Wissenschaftliche Basis
Ergebnisse einer Grundlagenforschung im Rahmen von „Klasse in Sport"
Dieser hier skizzierte Ansatz war und ist auch Konzeptgrundlage eines über zehn Jahre erfolgreich laufenden Gesundheitsförderungsprogramms für Grundschulen namens „Klasse in Sport“ (KiS), das u. a. an der Deutschen Sporthochschule Köln und der Universität Heidelberg konzipiert und evaluiert wurde.
Im Jahr 2011 beschlossen Vorstand und Mitglieder des gleichnamigen Vereins „Klasse in Sport gem. e. V.“ eine zweite umfangreiche Längsschnittstudie durchzuführen und dementsprechende Gelder dafür bereitzustellen. Im Zeitraum von 2012 bis 2014 sollten insgesamt drei Erhebungszeitpunkte, jeweils zwischen Februar und April, an 16 Schulen mit rund 600 Kindern durchgeführt werden, um einerseits die Ergebnisse der ersten wissenschaftlichen Erhebung von 2006 bis 2009 zu bestätigen, darüber hinaus aber andererseits auch neue, weiterführende Erkenntnisse durch ein erweitertes und andersartiges Untersuchungsdesigns zu gewinnen.
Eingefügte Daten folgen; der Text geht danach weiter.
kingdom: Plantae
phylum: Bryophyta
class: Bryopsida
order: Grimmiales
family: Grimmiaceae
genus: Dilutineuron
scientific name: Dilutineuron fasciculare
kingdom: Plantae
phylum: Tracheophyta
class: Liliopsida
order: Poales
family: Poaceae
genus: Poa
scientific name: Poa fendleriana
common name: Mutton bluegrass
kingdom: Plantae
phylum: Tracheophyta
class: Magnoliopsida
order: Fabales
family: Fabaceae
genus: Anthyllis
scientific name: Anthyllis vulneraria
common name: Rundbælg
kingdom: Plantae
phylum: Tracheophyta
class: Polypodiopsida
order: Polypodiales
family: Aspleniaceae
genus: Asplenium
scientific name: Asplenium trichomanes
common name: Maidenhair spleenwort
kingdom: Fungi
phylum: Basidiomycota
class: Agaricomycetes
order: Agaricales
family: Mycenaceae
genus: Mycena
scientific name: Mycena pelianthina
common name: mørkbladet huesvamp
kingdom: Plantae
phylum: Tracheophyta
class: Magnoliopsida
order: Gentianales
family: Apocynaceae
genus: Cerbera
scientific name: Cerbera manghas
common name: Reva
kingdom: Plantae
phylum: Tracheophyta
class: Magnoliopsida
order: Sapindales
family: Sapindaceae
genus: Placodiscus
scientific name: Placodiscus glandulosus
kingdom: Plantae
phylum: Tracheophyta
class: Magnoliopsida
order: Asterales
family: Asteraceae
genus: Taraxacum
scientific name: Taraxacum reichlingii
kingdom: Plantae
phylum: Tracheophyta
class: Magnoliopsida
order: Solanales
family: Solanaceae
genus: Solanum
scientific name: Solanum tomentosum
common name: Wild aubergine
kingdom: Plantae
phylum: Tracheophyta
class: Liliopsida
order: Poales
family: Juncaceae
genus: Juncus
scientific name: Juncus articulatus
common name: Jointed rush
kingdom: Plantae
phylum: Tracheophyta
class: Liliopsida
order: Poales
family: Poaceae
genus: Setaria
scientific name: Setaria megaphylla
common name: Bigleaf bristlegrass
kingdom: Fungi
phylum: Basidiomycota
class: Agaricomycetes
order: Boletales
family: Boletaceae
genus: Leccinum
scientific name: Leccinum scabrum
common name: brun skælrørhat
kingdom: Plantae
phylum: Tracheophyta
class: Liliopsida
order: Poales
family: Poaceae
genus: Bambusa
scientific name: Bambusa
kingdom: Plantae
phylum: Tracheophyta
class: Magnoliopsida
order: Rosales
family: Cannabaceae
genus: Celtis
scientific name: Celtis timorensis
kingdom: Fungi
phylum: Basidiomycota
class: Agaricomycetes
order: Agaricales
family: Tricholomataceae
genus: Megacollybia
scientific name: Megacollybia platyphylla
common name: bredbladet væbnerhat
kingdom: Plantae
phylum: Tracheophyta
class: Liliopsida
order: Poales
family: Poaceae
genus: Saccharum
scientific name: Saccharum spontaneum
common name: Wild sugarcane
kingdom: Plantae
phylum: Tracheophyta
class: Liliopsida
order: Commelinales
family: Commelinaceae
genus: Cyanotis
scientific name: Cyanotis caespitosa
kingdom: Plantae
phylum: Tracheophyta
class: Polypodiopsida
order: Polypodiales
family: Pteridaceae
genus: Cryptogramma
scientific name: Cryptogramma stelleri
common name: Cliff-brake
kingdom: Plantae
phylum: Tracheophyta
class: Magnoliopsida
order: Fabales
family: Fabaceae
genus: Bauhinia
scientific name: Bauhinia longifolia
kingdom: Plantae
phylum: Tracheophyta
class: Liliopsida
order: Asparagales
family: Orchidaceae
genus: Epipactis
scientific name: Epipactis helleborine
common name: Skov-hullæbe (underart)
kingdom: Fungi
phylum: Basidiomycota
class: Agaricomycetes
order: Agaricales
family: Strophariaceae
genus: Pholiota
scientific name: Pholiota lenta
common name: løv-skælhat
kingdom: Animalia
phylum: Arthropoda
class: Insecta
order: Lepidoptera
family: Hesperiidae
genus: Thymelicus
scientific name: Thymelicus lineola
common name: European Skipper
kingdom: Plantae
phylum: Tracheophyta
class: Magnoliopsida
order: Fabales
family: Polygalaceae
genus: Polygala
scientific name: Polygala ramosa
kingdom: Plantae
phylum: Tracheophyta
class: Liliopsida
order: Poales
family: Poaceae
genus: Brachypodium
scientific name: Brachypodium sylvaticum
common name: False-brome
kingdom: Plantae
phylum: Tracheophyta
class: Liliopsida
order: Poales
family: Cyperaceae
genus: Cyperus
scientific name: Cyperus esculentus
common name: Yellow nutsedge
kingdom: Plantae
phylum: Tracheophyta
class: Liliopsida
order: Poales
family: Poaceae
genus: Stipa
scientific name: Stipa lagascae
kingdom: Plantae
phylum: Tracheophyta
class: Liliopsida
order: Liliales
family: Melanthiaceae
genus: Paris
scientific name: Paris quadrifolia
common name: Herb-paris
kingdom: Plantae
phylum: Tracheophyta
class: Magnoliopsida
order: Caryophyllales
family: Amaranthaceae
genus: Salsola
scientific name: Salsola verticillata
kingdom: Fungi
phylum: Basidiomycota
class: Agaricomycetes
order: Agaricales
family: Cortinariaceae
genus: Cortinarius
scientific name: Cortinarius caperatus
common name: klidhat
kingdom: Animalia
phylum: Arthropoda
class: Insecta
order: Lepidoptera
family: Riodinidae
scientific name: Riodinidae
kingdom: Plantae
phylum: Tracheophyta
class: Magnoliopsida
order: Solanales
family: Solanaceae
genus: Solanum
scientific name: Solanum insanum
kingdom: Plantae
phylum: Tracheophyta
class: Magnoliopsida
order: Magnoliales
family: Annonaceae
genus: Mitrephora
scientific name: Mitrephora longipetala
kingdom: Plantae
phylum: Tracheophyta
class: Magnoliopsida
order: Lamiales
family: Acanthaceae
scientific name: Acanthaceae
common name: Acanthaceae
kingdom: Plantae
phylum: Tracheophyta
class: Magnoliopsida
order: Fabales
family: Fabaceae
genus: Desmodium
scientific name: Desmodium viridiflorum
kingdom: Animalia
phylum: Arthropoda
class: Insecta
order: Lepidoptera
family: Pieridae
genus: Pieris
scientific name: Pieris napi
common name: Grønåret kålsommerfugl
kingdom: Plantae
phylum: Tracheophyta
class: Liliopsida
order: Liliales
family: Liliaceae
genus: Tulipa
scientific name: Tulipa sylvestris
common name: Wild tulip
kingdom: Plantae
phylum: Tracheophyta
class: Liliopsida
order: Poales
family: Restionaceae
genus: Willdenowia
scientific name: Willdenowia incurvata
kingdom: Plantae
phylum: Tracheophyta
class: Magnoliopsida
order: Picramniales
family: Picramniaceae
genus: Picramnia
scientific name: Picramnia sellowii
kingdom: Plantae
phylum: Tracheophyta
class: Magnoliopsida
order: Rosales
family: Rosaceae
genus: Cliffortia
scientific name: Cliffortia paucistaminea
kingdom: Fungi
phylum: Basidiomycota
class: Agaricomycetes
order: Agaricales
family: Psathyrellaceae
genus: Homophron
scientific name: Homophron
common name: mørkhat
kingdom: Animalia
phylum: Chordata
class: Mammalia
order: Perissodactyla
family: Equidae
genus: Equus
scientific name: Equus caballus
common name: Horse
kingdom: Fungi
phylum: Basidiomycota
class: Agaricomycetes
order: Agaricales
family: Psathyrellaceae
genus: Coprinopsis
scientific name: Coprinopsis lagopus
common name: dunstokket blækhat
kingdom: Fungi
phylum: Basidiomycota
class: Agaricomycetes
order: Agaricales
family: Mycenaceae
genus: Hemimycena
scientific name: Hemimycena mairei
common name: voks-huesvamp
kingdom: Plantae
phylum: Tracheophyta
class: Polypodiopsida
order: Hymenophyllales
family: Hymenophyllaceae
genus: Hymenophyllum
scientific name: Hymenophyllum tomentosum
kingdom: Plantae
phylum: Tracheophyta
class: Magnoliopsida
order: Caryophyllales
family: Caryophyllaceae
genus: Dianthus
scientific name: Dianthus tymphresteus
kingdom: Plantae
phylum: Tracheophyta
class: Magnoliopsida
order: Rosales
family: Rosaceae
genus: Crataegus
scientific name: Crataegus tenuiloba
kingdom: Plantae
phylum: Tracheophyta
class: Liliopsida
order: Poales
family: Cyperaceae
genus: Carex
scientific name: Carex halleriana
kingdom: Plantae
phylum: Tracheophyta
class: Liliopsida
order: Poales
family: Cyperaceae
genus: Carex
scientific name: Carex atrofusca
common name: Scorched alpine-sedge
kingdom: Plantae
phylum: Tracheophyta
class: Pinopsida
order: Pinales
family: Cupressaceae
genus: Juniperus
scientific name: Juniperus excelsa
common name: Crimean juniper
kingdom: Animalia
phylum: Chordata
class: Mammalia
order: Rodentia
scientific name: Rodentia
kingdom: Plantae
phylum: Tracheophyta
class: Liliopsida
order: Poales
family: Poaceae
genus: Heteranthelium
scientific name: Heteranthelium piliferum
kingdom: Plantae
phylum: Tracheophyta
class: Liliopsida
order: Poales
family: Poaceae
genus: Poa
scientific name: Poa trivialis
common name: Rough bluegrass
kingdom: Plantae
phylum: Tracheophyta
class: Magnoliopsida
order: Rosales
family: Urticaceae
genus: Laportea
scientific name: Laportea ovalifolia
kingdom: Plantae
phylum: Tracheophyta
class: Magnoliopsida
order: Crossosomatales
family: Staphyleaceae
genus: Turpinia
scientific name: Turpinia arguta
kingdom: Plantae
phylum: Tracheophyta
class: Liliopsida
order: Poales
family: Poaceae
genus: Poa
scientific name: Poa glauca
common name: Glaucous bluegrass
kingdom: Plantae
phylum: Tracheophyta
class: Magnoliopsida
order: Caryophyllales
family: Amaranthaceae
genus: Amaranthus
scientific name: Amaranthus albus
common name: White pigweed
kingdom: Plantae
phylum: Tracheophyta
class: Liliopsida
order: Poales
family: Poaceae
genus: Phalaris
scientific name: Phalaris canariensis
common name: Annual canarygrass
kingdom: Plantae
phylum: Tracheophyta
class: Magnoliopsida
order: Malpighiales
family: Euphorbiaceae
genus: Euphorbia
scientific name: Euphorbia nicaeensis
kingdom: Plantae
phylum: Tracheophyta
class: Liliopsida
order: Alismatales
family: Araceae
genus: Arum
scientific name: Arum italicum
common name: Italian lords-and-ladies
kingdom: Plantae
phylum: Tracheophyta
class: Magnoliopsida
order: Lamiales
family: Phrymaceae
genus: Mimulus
Insgesamt fanden über 2.200 einzelne Untersuchungen statt.
Die Schüler kamen aus 16 verschiedenen Schulen: acht Schulen, die bei KiS teilgenommen haben, und acht Kontrollschulen, die beide jeweils nach bestimmten Filtern wie sozio-ökonomisches Umfeld, Anteil der Kinder mit Migrationshintergrund, Zugehörigkeit zu Stadt oder Land etc. ausgewählt wurden. Die Untersuchung umfasste mehrere Kategorien, wie z.B. die Erfassung anthropometrischer und kardiovaskulärer Daten, sportmotorischer und kognitiver Parameter sowie von Einstellungen durch Befragungen von Lehrern und Kindern. Hinzu kam die Erstellung eines Aktivitäten-Profils anhand von Schrittzählermessungen und Bewegungsprotokollen. Besonders sollte hier aber die aufwendige Untersuchung des Blutdrucks und anderer kardiovaskulärer Parameter als Feldstudie, wie es sie bislang so überhaupt noch nicht gegeben hat, hervorgehoben werden. Der Umfang und die Qualität dieser groß angelegten Studie sollte damit dem ganzheitlichen Ansatz des gesamten Interventionsprogramms Rechnung tragen.
Vor dieser Untersuchung sollen hier kurz die wichtigsten Ergebnisse dargestellt werden.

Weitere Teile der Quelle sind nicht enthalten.